By Rich Cline | June 8, 2001

Such a lyrical, moving independent film is a rare thing to find; “Songcatcher” is gorgeously made, perfectly cast and thoroughly engaging.
Dr Lily Penleric (McTeer) is a music professor around the turn of the century, disillusioned by the old boy’s club that prevents her from advancing in her profession. So she escapes to the tiny North Carolina mountain village of Clover to visit her schoolteacher sister (Adams). There she discovers that the locals have passed down old English folk tunes from generation to generation for hundreds of years–songs that have been lost in Britain for centuries. So she sets out to collect them, along the way becoming a part of the community she sees as so alien at first.

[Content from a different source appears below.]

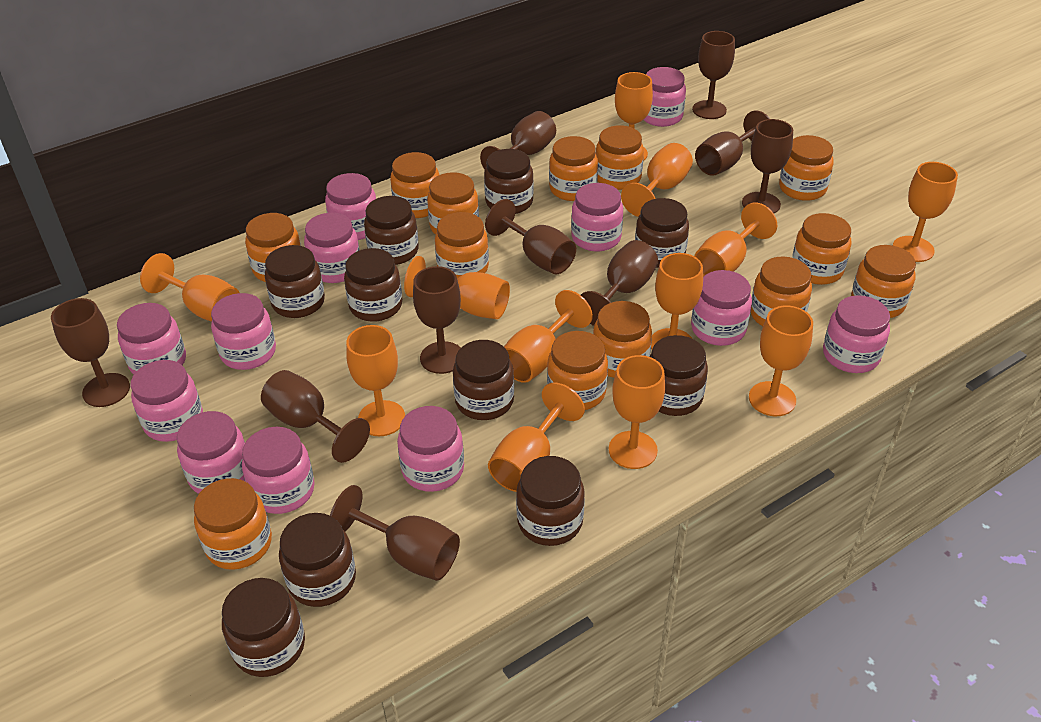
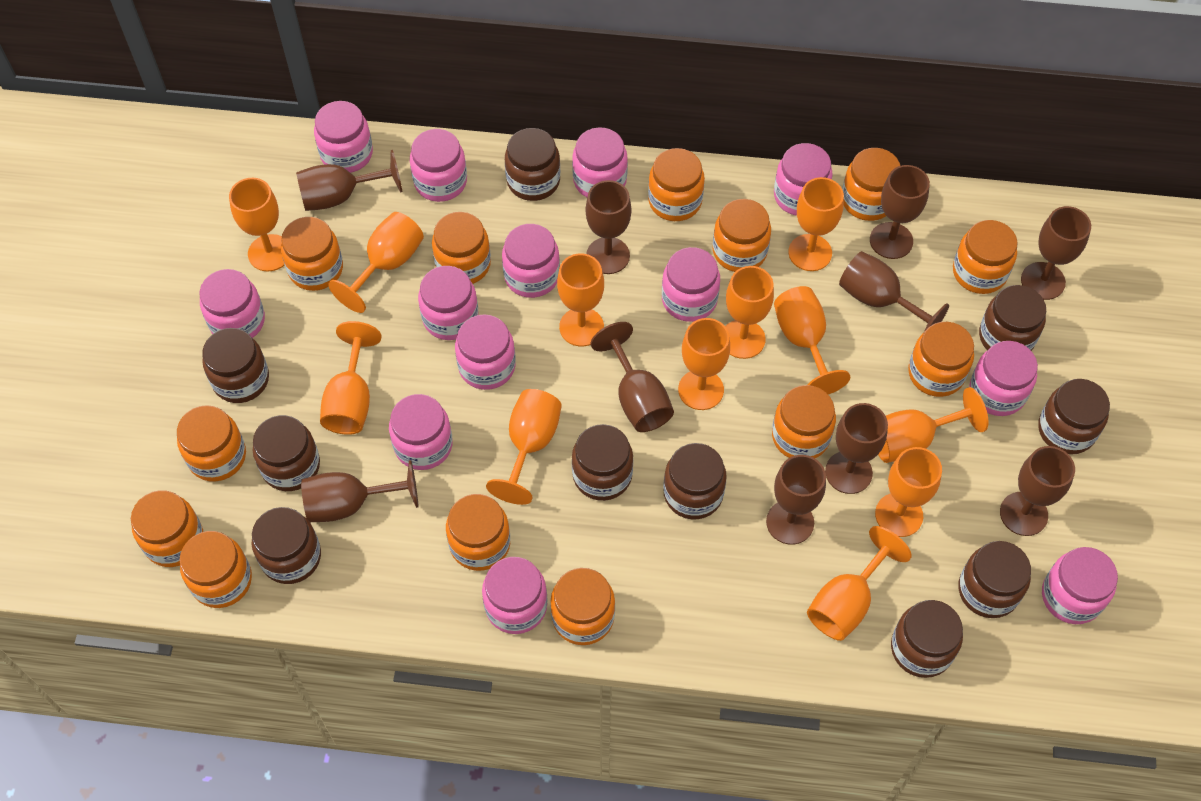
pink jar: 12 -> 13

Music infuses the film just as it does the lives of the remote mountain dwellers–it’s stunningly beautiful, sung with passion and meaning as the film examines the culture clashes between its various characters. Yes, there’s a bit of that noble savages stuff going on here, but it’s much more complex than that, and McTeer holds it together with a meaningful, restrained performance that opens our hearts to the locals along with hers. There are some rather jarring subplots here and there (a bigamist, a lesbian romance, a local who learns greed when educated with the “outlanders”), but all combines to tell a fascinating story and to illustrate various aspects of prejudice and compassion, the film’s main themes … which come, naturally, straight from the ancient music itself.